Agreed about the DNS, but taking a bad example here:

I know one record where the end user is getting their service from an 
upstream ISP, with split dns, one @ upstream ISP, and one local.  The local 
DNS is not globally pingable which is wrong, but the way it is.  The global 
DNS is an error, referencing a virtual mail domain, which no longer supports 
dns services so it isn't accurate either.  The ARIN contact for the network 
record is a BITNET address.  Record last updated over 10 year ago.  No 
AS, no dual homing.)

They have been encourged many times in the past to fix things.  They were 
told the global DNS server they were using was going away.  They've been 
told their contact data is ancient and wrong.

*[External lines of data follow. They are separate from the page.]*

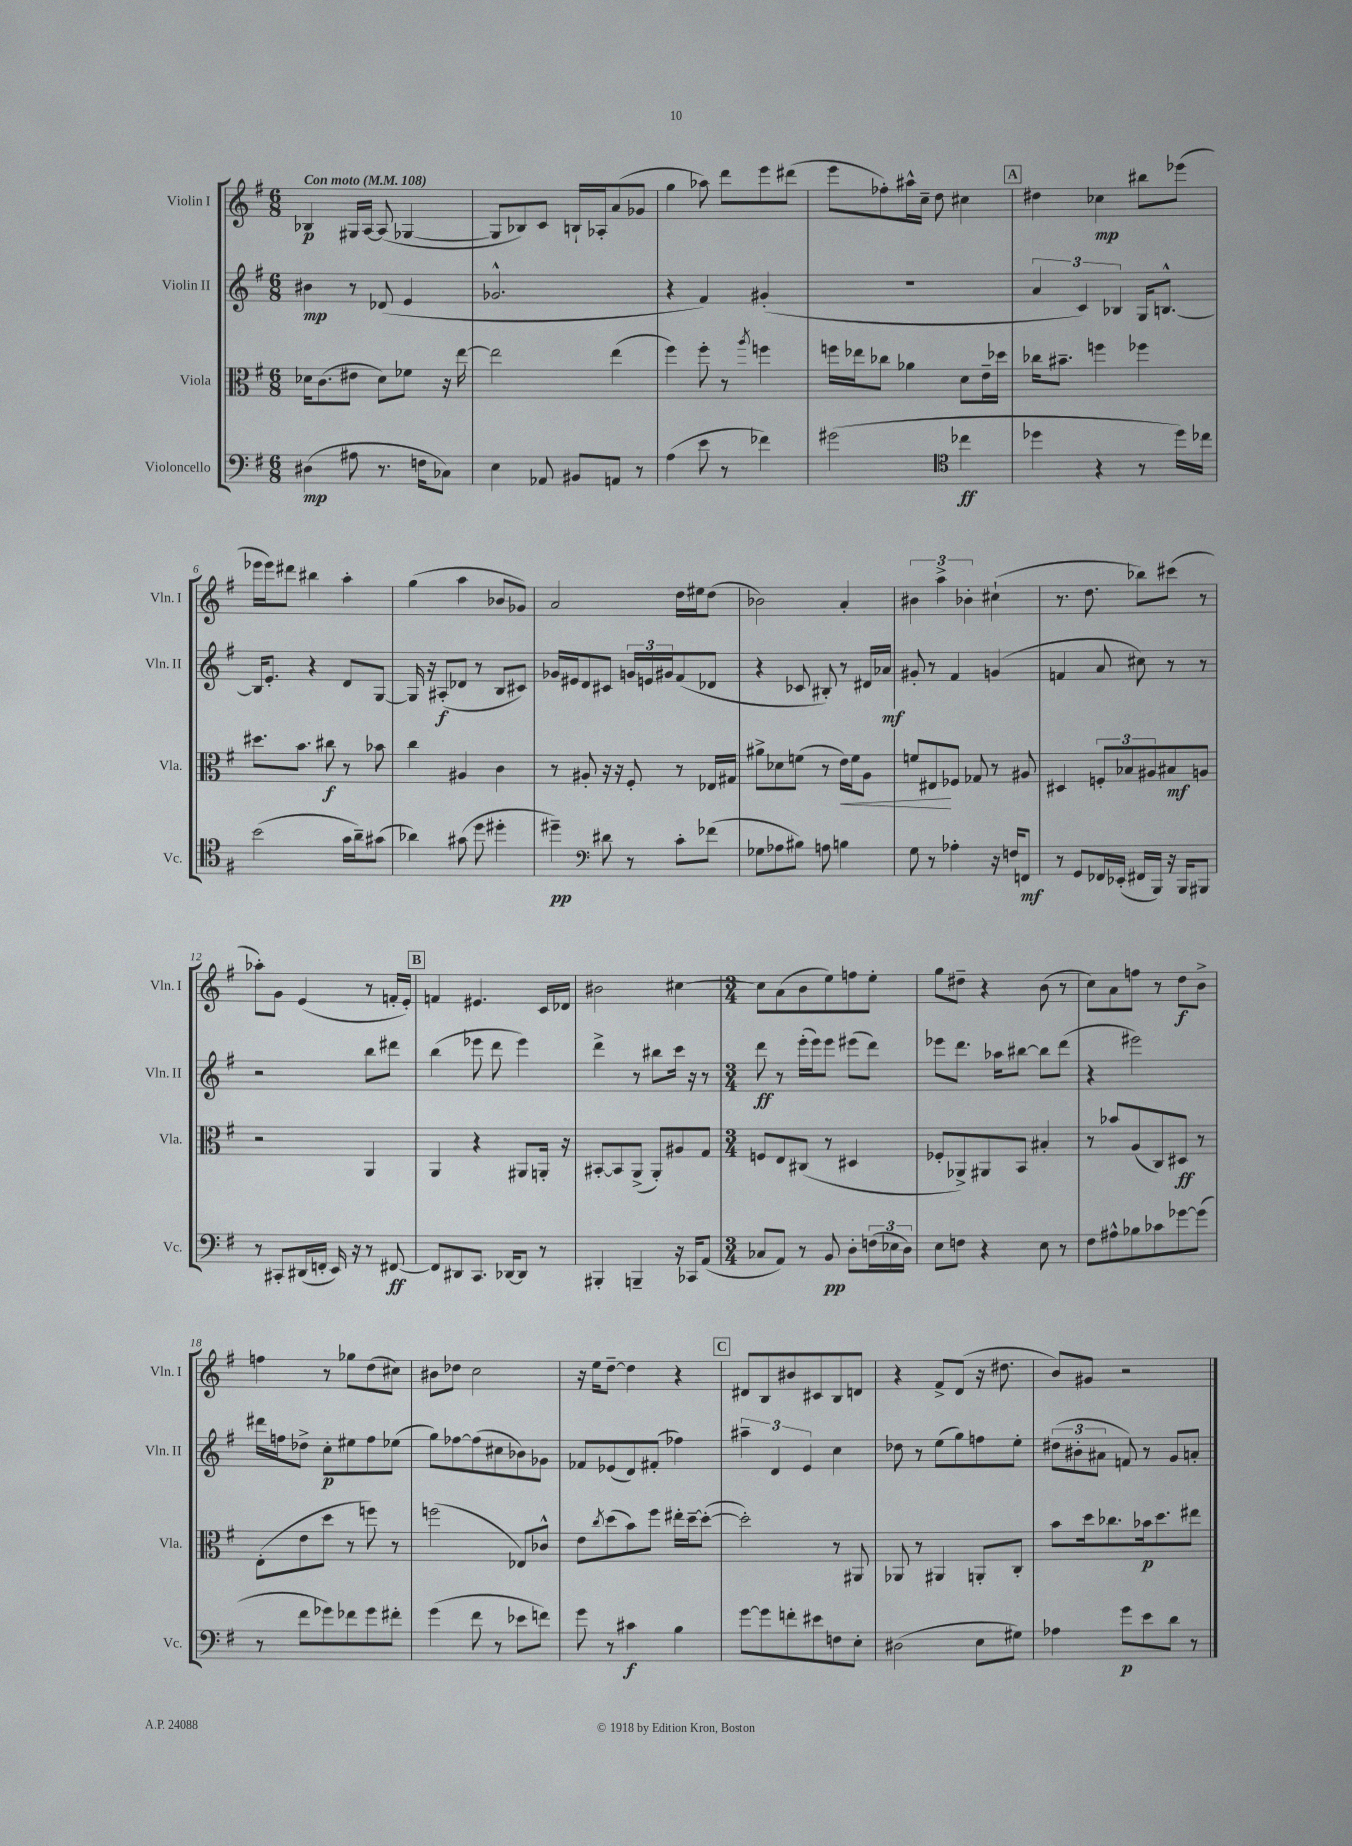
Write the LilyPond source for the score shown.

<<
\new StaffGroup <<
\new Staff = "s0" \with { instrumentName = "Violin I" shortInstrumentName = "Vln. I" } {
    \clef treble \key g \major \numericTimeSignature \time 6/8 \tempo "Con moto" 4 = 108
    bes4\p gis16 a16~ a8( ges4~ |
    ges8 bes8) c'8 b16-! aes16-. a'8( ges'8 |
    g''4 aes''8) d'''8 e'''8 dis'''8( |
    e'''8 fes''8-.) ais''16-^ c''16-- d''8 cis''4 |
    \mark \markup { \box "A" } dis''4 ces''4\mp bis''8 ees'''8( |
    ees'''16 ees'''16) dis'''8 bis''4 a''4-. |
    g''4( a''4 bes'8 ges'8) |
    a'2 d''16 eis''16 d''8( |
    bes'2) a'4-. |
    \tuplet 3/2 { bis'4 a''4-> bes'4-. } cis''4-!( |
    r8. d''8. bes''8) cis'''8( r8 |
    aes''8-.) g'8 e'4( r8 f'16-. e'16-.) |
    \mark \markup { \box "B" } f'4 eis'4. c'16 des'16 |
    bis'2 cis''4~ |
    \numericTimeSignature \time 3/4 cis''8 a'8( b'8 e''8) f''8 e''8-. |
    g''8 dis''8-- r4 b'8( r8 |
    c''8) a'8 f''8 r8 d''8\f b'8-> |
    f''4 r8 ges''8 d''8( cis''8) |
    bis'8 des''8 c''2 |
    r16 e''16 d''8~-- d''4 r4 |
    \mark \markup { \box "C" } dis'8 b8 bis'8 cis'8 b8 d'8 |
    r4 fis'8-> d'8( r16 dis''8. |
    b'8) gis'8 r2 \bar "|." |
}
\new Staff = "s1" \with { instrumentName = "Violin II" shortInstrumentName = "Vln. II" } {
    \clef treble \key g \major \numericTimeSignature \time 6/8
    bis'4\mp r8 des'8( e'4 |
    ges'2.-^ |
    r4 fis'4) gis'4-.( |
    R2. |
    \mark \markup { \box "A" } \tuplet 3/2 { a'4 c'4) bes4 } g16 b8.~-^ |
    b16 e'8.-. r4 d'8 g8~ |
    g16 r16 ais8-.\f( des'8 r8 b8 cis'8) |
    ges'16 eis'16 d'8 cis'8 \tuplet 3/2 { g'16 e'16 gis'16 } fis'8( des'8 |
    r4 ces'8 bis8-.) r8 dis'16 aes'16\mf |
    gis'8-. r8 fis'4 g'4( |
    f'4 a'8 cis''8) r8 r8 |
    r2 b''8 dis'''8 |
    \mark \markup { \box "B" } b''4( ees'''8 d'''8 ees'''4) |
    d'''4-> r8 bis''8 c'''16 r16 r8 |
    \numericTimeSignature \time 3/4 d'''8\ff r8 e'''16-.( e'''16) e'''8 eis'''8( d'''8) |
    ees'''8 d'''8. aes''16 bis''8~ bis''8 d'''8( |
    r4 eis'''2) |
    dis'''16 f''16 des''8-> c''8-.\p eis''8 f''8 ees''8( |
    g''8) fes''8~ fes''8( cis''8 bes'8) ges'8 |
    fes'8 ees'8( d'8) fis'8-.( fes''4) |
    \mark \markup { \box "C" } \tuplet 3/2 { ais''4-- d'4 e'4 } c''4 |
    des''8 r8 e''8( g''8) f''8 e''8-. |
    \tuplet 3/2 { dis''8( bis'8-. ais'8 } f'8) r8 g'8 a'8-. \bar "|." |
}
\new Staff = "s2" \with { instrumentName = "Viola" shortInstrumentName = "Vla." } {
    \clef alto \key g \major \numericTimeSignature \time 6/8
    des'16 c'8.( eis'8 des'8) fes'8 r16 e''16~ |
    e''2 e''4( |
    fis''4) fis''8-. r8 \acciaccatura { a''8 } f''4 |
    f''16 ees''16 ces''8 aes'4 d'8 e'16-- des''16 |
    \mark \markup { \box "A" } ces''16 bis'8.-- f''4 fes''4 |
    dis''8. b'8. cis''8\f r8 bes'8 |
    c''4 ais4 c'4 |
    r8 ais8-. r16 r16 fis8-. r8 ees16 gis16 |
    ais'8-> des'8 f'8( r8 e'16\<) f'16 a8 |
    f'8 eis8\! fes8 ges8 r8 ais8 |
    dis4 \tuplet 3/2 { f8-. bes8 ais8 } bis8\mf a8 |
    r2 a,4 |
    \mark \markup { \box "B" } a,4 r4 ais,8 a,16-. r16 |
    bis,8~-. bis,8 a,8->( a,8-.) ais8 g8 |
    \numericTimeSignature \time 3/4 f8 e8 cis8( r8 dis4 |
    fes8-. aes,8->) ais,8 b,8 bis4-. |
    r8 bes'8 a8( c8) dis8\ff r8 |
    e8-.( e'8 d''8 r8 f''8) r8 |
    f''2( ees8) ces'8-^ |
    e'8 \acciaccatura { c''8 } d''8( b'8) fis''8 eis''16-. d''16~-- d''8~-.( |
    \mark \markup { \box "C" } d''2-.) r8 ais,8 |
    aes,8 r8 ais,4 a,8-. c8-. |
    b'8 d''16 ces''8. bes'16\p d''8. eis''8 \bar "|." |
}
\new Staff = "s3" \with { instrumentName = "Violoncello" shortInstrumentName = "Vc." } {
    \clef bass \key g \major \numericTimeSignature \time 6/8
    dis4\mp( ais8 r8. f16 ces8) |
    e4 aes,8 bis,8 a,8 r8 |
    a4( e'8 r8 fes'4) |
    gis'2( \clef tenor ces''4\ff |
    \mark \markup { \box "A" } des''4 r4 r8 des''16) ces''16 |
    b'2( g'16 a'16--) gis'8( |
    aes'4) gis'8( d''8 dis''4-. |
    dis''4--\pp) \clef bass dis'8 r8 c'8-. fes'8( |
    ges8 aes8 bis8) a8 b4 |
    g8 r8 aes4-. r16 f16 f,8\mf |
    r8 g,8 fes,16 ees,16-.( fis,16 b,,16) r16 b,,16 bis,,8 |
    r8 cis,8-. dis,16( f,16-. e,16) r16 r8 fis,8~\ff |
    \mark \markup { \box "B" } fis,8 dis,8 c,8. des,16~ des,8 r8 |
    bis,,4-. b,,4-- r16 ces,16 a,8( |
    \numericTimeSignature \time 3/4 ces8 a,8) r8 b,8\pp d8-. \tuplet 3/2 { f16( ees16 d16) } |
    e8 f8 r4 e8 r8 |
    fis8 ais8-^ bes8 ces'8 ges'8~ ges'8( |
    r8 fis'8 ges'8) fes'8 ges'8 fis'8-. |
    g'4( fis'8 r8 ees'8 f'8) |
    g'8 r8 cis'4\f b4 |
    \mark \markup { \box "C" } g'8~ g'8 f'8-. eis'8 f8 e8-. |
    dis2( e8 gis8) |
    aes4 g'8\p e'8 d'8 r8 \bar "|." |
}
>>
>>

This is a large live network.

Revoking their registration (so it could be reassigned) it would cause much problems.


I could provide the correct info to ARIN, except I'm not POC.  I supposed if 
they want to create a template, 3rd party reporting, I could report it, they 
could call the number, etc, and could verify it, and then update their data 
at their end, if they wanted to.


> If neither of these things exist then there is a very limited amount of 
> damage we can do by revoking the registration. Even then, we can borrow a 
> lesson from property law and set up an escheat process.

Treat these as property, and I think you open a large can of worms.